Lily Ann Long

Lily Ann Long

Lily Ann Long graduated from Eastern Washington University in 2020 with a major in Psychology, minoring in Applied Developmental Psychology with a certification in suicide assessment, treatment, and management. She was selected as an EWU McNair Scholar in March 2018 and completed her 2019 summer research A Thematic Analysis of First-Generation Students' Experiences of Shame in University with faculty mentor Dr. Aryn Zeihnert. She is interested in how experiences of marginalization and oppression take shape within systems that have the power to address these experiences. She is specifically interested in using qualitative measures to understand how to provide culturally-competent interventions and resources to meet the needs of a diverse body of people within academia and the mental health care system. At Eastern Washington University, she was a research assistant in Dr. Martin’s social psychology lab researching patterns within intimate relationships, stigmatization of mental health disorders, and gender and sexuality as they relate to identity politics.
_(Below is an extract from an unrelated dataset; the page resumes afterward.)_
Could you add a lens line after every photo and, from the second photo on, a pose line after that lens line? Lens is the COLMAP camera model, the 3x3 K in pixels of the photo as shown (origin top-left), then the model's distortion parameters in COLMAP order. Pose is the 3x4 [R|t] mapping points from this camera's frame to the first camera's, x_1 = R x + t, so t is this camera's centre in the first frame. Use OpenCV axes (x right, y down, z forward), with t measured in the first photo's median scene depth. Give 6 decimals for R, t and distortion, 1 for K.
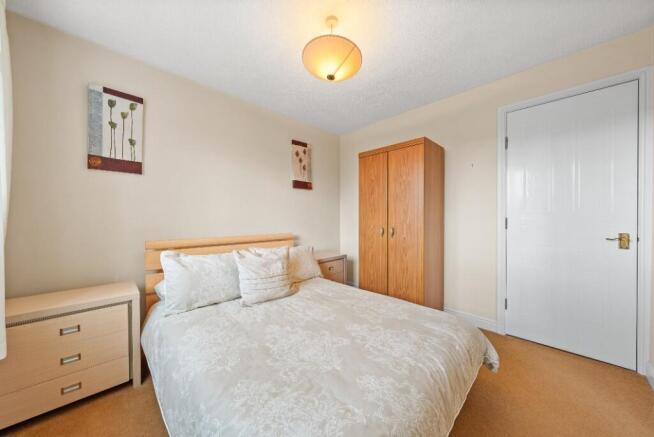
lens RADIAL K [[226.8, 0, 329.1], [0, 226.8, 217.3], [0, 0, 1]] dist [-0.000380, -0.000026]
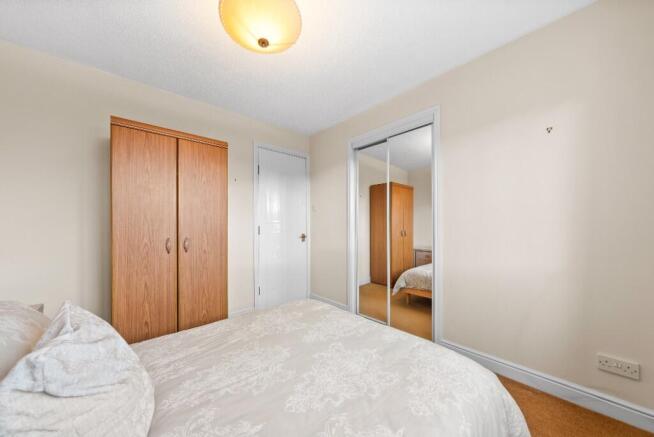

As a research assistant in Dr. Kolts’ clinical psychology lab she is running participants in a study aimed at exploring the effects of different mindfulness techniques. In Dr. Kolts’ lab she is also using interpretive phenomenological analysis to research problematic anger in a sample of adult men.

 

With the mentorship of Dr. Ziehnert and Dr. Kolts she completed the McNair Summer Research Internship (MSRI). During the MSRI she interviewed first-generation low-income students about their experiences of marginalization, oppression, and shame in higher education. She presented the findings at the 12th International Conference on Social Sciences and Humanities at Harvard Medical School. The manuscript for this study has been accepted for publication in the Journal of Social Sciences and Humanities and is currently in the peer-review process. She was also selected for the Len Stern Endowed Research Award for her research on shame as a function of academic distress, which is funding her to present at the Western Psychological Association (WPA) Conference in Spring 2020.

 

Additionally, she was a teaching assistant for Dr. Ziehnert’s Introduction to Statistics and Theories of Personality courses where she proctored exams and lectured on stigmatization of mental health disorders and poverty as a barrier to mental health treatment. She has completed an internship with First Call for Help Spokane and the Crisis Text Line as a crisis advocate.

 

Lily Ann was accepted into a PsyD program at Point Park University where she began attending in Fall 2020.

McNair Faculty Research Mentor 2019: Dr. Aryn Zeihnert

Research Title: A Thematic Analysis of First-Generation Students’ Experiences of Shame in University

Abstract: The purpose of this study was to explore first-generation students’ experiences of shame as they relate to academic contexts, with the intention of furthering the discussion about effective university interventions. Sohn’s (1977) model of ‘morally un/neutral affects’ was considered to demonstrate that attributions of academic performance to shame often have significant affective impacts. Brown’s (2006) Shame-Resilience Theory (SRT) was also considered to demonstrate how experiences of shame affect marginalized individuals. In this study, 7 first-generation, undergraduate students at Eastern Washington University participated in semi-structured interviews. These interviews consisted of 11 questions and lasted approximately 90 minutes. A thematic analysis of transcripts identified themes of shame related to feelings of institutional connectedness, access to resources, external responsibility, and persistence and resilience. These findings further implicate the vitality of university resources for non-traditional students. Additional research exploring the relationship between shame, academic performance, and marginalized identity is needed.